→ **Aim of the exercise**: Every line in the listing below from the one with "and flexible to" through the one with "has been nominated" is to be reproduced exactly, both ends included; leave out the rest.

→ **Material for this exercise**:
■ ■ ■ ■ ■ ■ ■

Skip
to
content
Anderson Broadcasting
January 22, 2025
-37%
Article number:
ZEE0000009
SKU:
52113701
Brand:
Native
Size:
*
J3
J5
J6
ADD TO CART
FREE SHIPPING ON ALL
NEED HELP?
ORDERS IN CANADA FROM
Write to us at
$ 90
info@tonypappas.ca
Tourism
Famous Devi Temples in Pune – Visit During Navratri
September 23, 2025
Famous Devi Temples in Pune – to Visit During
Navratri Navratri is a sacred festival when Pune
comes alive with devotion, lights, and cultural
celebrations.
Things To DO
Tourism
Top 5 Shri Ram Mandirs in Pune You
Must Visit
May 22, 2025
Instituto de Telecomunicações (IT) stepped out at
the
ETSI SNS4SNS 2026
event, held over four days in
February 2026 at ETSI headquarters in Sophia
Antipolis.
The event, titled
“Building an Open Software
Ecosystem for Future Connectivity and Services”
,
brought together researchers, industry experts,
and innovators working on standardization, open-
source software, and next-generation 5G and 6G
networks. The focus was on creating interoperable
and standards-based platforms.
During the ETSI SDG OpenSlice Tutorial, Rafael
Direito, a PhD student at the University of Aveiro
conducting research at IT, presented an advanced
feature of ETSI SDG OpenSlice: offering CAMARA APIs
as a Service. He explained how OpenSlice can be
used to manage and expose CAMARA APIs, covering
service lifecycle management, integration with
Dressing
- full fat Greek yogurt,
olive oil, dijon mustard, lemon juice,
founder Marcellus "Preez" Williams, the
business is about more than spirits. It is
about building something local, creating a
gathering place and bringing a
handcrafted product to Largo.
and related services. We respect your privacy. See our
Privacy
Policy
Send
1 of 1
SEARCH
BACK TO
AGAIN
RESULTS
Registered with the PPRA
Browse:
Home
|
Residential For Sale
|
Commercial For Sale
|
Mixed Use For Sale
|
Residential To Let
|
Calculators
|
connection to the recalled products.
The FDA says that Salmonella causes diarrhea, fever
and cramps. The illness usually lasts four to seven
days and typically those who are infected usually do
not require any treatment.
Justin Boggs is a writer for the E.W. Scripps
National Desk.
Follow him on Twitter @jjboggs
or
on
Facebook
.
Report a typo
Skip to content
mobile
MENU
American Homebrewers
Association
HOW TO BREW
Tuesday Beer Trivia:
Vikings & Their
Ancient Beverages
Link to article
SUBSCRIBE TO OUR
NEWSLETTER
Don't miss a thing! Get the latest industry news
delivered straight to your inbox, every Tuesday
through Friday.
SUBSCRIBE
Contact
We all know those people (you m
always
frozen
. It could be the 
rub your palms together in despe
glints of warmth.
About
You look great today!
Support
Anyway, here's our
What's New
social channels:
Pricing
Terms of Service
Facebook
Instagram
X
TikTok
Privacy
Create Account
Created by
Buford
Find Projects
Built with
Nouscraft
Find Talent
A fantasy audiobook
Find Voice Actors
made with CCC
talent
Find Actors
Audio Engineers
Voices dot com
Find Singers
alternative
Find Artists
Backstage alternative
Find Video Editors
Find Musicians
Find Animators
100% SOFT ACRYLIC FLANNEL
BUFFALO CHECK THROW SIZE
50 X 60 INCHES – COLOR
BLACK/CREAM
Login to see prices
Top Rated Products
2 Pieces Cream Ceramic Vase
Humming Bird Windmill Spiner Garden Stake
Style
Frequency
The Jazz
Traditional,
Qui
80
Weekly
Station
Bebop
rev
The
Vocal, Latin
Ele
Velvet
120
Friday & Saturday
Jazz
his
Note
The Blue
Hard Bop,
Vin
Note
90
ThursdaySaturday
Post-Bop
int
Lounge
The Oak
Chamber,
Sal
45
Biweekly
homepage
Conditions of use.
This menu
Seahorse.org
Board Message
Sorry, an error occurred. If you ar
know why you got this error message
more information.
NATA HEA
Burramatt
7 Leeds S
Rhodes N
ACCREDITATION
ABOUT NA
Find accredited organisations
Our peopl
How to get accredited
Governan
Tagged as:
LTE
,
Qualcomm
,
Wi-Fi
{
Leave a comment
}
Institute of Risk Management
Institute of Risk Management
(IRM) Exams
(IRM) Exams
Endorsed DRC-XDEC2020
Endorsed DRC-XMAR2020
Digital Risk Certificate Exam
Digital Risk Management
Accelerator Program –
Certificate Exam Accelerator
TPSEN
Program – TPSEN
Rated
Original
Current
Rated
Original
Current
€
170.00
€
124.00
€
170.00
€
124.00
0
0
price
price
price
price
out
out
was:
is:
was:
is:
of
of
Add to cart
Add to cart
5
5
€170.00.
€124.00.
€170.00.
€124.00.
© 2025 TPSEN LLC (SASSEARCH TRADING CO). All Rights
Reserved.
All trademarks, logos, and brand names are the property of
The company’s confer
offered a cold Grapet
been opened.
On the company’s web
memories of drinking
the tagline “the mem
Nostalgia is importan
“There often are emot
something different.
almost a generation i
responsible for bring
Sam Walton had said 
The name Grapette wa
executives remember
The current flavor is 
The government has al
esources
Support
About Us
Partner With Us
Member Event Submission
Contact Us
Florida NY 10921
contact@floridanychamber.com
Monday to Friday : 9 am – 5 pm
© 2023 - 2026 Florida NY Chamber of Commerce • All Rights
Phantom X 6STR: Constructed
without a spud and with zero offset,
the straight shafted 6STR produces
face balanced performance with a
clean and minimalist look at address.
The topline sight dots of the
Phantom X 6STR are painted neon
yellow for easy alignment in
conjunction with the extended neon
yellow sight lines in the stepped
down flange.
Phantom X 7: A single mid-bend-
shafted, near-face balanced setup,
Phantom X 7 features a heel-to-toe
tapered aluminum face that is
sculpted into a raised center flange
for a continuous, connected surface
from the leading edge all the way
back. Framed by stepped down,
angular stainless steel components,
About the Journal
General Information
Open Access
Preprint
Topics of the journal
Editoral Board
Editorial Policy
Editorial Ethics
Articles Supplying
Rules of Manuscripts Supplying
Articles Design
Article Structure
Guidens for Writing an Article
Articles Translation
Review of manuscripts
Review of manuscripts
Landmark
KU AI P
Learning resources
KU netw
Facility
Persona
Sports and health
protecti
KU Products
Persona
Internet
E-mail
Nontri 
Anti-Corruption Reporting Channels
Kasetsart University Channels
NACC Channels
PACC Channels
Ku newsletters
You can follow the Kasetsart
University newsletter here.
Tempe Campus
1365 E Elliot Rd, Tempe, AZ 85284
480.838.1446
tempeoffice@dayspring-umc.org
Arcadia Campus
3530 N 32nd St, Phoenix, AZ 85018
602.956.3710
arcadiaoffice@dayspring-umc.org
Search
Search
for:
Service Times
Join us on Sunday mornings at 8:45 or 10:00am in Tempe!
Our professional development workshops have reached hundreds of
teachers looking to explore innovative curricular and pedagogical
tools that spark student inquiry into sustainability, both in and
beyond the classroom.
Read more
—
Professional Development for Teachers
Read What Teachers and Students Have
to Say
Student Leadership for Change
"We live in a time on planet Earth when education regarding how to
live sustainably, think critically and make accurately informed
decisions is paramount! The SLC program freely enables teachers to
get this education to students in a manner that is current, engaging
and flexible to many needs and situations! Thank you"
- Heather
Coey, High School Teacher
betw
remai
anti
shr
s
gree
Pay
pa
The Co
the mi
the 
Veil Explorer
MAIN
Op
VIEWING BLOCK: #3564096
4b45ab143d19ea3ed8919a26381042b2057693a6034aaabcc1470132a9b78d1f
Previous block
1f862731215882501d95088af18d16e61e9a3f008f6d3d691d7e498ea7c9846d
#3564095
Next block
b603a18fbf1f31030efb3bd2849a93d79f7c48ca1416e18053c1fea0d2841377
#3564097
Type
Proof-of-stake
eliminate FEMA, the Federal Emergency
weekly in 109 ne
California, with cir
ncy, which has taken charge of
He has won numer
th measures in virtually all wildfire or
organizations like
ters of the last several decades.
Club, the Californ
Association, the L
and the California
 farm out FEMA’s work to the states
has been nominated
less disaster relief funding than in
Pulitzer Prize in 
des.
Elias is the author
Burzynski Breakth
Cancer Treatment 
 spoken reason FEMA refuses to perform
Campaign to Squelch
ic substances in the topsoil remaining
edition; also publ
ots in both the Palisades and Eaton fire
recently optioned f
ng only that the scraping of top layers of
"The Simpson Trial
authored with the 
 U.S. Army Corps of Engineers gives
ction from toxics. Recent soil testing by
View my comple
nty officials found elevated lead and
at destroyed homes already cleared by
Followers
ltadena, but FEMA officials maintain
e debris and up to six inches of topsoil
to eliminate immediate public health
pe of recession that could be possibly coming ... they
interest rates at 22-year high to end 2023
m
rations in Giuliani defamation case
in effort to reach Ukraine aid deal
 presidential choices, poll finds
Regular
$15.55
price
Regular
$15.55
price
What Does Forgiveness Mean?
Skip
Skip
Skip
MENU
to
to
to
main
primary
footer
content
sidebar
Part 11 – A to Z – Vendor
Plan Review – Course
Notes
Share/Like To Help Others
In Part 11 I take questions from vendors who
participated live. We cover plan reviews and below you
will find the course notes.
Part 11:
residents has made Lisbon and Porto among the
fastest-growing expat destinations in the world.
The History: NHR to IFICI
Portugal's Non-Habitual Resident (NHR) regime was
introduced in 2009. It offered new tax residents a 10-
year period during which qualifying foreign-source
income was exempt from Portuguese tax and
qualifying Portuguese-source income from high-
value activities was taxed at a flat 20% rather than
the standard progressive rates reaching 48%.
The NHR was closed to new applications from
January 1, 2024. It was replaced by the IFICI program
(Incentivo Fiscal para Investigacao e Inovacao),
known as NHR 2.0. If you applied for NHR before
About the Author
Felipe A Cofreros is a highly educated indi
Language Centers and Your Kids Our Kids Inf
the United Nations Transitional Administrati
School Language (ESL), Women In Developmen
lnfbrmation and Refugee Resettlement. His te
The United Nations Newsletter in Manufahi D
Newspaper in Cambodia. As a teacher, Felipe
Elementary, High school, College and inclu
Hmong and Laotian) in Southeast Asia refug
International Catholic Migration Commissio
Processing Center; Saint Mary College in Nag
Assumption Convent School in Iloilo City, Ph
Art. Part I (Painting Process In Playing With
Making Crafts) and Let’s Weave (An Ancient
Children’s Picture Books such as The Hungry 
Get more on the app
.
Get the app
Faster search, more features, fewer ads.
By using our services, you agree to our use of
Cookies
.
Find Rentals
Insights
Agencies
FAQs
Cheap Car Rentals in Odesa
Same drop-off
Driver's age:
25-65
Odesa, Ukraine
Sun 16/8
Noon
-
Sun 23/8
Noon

■ ■ ■ ■ ■ ■ ■

→ **Exercise response**:
and flexible to many needs and situations! Thank you"
- Heather
Coey, High School Teacher
betw
remai
anti
shr
s
gree
Pay
pa
The Co
the mi
the 
Veil Explorer
MAIN
Op
VIEWING BLOCK: #3564096
4b45ab143d19ea3ed8919a26381042b2057693a6034aaabcc1470132a9b78d1f
Previous block
1f862731215882501d95088af18d16e61e9a3f008f6d3d691d7e498ea7c9846d
#3564095
Next block
b603a18fbf1f31030efb3bd2849a93d79f7c48ca1416e18053c1fea0d2841377
#3564097
Type
Proof-of-stake
eliminate FEMA, the Federal Emergency
weekly in 109 ne
California, with cir
ncy, which has taken charge of
He has won numer
th measures in virtually all wildfire or
organizations like
ters of the last several decades.
Club, the Californ
Association, the L
and the California
 farm out FEMA’s work to the states
has been nominated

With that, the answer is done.